* Text provided *
□ □ □ □ □
Julian Beltrame, THE CANADIAN PRESS Mar 11, 2010 19:36:27 PM

OTTAWA - Transport Canada came under fire from MPs on Thursday over its handling of safety concerns with Toyota vehicles after disclosing that authorities had received 17 acceleration-related complaints before last fall's recall.

Department officials were called on the carpet by opposition MPs at a committee meeting to answer why they did not respond more quickly to the problems.

And one MP on the Commons transport committee accused the department of having too cosy a relationship with Toyota Canada, noting it had applauded the automaker's efforts in issuing a recall last fall.

Since then, the world's No. 1 automaker has got a black eye over mounting concerns about the safety of its vehicles, resulting in a string of embarrassing admissions and recalls involving more than eight million vehicles worldwide.

Of those, some 270,000 have been recalled in Canada and more than four million in the United States, where safety groups have also accused the U.S. National Transportation Safety Association of being too cozy with the auto industry.

"NHTSA has been viewed by the motor vehicle industry for years as a lapdog, not a watchdog," Joan Claybrook, a former NHTSA administrator under then-president Jimmy Carter, said in prepared testimony for a congressional hearing Thursday.

The U.S. National Highway Traffic Safety Administration has tied 52 deaths to crashes south of the border allegedly caused by the accelerator problems, and the agency has received new complaints from owners who had their cars fixed and said their vehicles suddenly accelerated afterward.

Transport officials defended their response and noted there had been no confirmed cases of fatalities in Canada.

"When we receive an acceleration problem, it does not necessarily mean that it is related to a sticky accelerator," said Gerard MacDonald, the Transport Department's associate deputy minister.

"Of those 17 (complaints), there was nothing in the subsequent investigation that took place that gave them reason to believe it was the result of a sticky accelerator."
□ □ □ □ □
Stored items
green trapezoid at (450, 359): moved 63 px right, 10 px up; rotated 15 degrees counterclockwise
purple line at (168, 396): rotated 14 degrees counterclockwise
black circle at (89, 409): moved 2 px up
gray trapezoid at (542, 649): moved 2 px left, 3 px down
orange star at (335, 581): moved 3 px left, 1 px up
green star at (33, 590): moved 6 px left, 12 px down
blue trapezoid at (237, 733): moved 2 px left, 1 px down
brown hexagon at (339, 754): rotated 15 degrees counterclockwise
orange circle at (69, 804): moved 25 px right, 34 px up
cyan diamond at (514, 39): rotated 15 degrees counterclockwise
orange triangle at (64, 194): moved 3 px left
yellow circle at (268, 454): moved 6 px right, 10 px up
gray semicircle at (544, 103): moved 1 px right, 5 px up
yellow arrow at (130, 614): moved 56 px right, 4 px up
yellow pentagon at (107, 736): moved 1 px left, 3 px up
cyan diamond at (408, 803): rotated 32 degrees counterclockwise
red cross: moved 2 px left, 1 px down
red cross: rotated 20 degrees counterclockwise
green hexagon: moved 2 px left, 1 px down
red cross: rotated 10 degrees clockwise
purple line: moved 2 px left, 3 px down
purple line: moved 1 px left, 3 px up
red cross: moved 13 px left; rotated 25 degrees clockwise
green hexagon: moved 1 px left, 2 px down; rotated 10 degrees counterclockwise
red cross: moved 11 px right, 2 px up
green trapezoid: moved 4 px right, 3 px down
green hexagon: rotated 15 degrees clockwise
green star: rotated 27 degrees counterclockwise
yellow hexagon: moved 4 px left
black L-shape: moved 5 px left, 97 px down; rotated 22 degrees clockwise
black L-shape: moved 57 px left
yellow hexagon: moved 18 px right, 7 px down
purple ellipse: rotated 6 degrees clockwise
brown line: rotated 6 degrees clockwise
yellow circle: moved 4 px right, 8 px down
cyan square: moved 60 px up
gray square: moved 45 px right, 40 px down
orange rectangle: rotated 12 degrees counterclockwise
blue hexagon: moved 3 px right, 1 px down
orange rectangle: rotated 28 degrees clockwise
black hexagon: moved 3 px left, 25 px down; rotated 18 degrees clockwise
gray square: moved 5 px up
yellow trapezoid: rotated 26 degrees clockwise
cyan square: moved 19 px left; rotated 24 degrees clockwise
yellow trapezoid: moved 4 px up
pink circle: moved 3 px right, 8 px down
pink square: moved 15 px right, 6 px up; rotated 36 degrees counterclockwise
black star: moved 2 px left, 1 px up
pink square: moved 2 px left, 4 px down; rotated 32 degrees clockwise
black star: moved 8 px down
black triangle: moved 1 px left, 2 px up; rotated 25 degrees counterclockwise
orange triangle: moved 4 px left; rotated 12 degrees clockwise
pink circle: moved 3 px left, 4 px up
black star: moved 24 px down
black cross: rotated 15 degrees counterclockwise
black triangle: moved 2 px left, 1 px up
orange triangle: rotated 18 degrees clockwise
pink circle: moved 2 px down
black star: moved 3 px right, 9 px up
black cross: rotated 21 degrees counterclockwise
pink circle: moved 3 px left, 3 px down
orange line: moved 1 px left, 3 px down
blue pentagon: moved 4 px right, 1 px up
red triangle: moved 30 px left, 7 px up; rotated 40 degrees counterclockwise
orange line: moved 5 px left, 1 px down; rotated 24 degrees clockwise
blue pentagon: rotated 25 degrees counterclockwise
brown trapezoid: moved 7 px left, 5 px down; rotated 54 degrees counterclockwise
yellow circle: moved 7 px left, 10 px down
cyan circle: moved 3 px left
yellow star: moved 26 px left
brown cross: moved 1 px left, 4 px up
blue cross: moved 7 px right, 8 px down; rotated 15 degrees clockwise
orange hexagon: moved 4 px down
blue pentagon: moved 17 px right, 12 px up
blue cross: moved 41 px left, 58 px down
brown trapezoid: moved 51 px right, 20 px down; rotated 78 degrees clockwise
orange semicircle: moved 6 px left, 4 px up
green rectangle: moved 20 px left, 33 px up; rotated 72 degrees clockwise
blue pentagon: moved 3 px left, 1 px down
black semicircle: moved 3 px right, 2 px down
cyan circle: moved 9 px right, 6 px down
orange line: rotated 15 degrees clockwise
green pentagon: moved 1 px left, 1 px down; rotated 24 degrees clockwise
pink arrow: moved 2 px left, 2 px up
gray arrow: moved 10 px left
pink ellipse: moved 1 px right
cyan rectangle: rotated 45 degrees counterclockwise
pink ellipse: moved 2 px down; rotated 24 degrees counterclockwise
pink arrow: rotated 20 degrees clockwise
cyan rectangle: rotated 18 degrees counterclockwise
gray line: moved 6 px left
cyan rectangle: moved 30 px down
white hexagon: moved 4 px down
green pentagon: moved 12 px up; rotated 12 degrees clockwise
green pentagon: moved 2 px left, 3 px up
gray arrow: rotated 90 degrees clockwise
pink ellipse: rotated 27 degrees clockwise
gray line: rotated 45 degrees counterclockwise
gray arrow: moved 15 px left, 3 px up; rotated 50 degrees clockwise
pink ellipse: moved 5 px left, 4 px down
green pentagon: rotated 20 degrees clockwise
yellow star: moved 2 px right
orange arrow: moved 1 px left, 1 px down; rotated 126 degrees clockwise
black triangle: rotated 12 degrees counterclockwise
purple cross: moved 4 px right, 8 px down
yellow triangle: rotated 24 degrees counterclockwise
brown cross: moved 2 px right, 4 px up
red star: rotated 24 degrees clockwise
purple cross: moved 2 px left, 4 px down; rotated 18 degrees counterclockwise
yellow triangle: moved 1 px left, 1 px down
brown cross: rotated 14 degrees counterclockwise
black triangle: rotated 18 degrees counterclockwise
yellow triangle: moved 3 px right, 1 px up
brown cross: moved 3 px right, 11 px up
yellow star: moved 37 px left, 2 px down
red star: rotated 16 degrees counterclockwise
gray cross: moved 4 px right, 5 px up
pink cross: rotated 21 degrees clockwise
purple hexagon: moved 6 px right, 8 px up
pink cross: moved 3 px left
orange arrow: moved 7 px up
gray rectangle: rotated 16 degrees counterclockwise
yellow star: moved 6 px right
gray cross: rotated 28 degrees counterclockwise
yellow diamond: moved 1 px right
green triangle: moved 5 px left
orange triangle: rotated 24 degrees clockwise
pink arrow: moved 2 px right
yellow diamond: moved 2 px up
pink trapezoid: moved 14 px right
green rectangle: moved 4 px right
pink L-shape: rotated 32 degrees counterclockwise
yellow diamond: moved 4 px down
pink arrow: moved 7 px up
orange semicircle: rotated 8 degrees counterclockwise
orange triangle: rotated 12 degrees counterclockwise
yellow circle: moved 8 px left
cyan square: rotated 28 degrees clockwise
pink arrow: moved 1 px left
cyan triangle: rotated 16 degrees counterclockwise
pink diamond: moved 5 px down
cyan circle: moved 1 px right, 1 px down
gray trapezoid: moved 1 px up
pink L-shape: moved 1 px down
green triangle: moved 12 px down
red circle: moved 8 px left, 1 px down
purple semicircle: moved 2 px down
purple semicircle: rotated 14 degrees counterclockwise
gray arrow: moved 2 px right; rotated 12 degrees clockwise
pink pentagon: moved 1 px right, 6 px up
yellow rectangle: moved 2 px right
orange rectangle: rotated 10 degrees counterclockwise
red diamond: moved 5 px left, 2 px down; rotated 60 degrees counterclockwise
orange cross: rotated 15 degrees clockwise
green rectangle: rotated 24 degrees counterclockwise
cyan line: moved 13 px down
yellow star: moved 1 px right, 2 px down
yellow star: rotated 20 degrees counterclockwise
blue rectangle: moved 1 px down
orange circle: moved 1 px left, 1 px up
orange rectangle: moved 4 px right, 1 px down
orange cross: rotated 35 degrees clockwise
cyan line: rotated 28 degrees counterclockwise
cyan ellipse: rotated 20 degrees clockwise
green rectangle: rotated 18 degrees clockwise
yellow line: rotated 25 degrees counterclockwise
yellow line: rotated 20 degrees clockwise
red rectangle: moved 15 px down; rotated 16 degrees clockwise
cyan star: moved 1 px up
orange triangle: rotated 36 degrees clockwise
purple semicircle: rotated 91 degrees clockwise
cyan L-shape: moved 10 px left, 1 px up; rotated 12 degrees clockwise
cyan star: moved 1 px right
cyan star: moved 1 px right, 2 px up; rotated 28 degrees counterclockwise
□ □ □ □ □
* Set task *
From the article on the Toyota safety concerns, write out the passage starting with "The U.S. National Highway" and going on through "fatalities in Canada.".

* Answer to the problem *
The U.S. National Highway Traffic Safety Administration has tied 52 deaths to crashes south of the border allegedly caused by the accelerator problems, and the agency has received new complaints from owners who had their cars fixed and said their vehicles suddenly accelerated afterward.

Transport officials defended their response and noted there had been no confirmed cases of fatalities in Canada.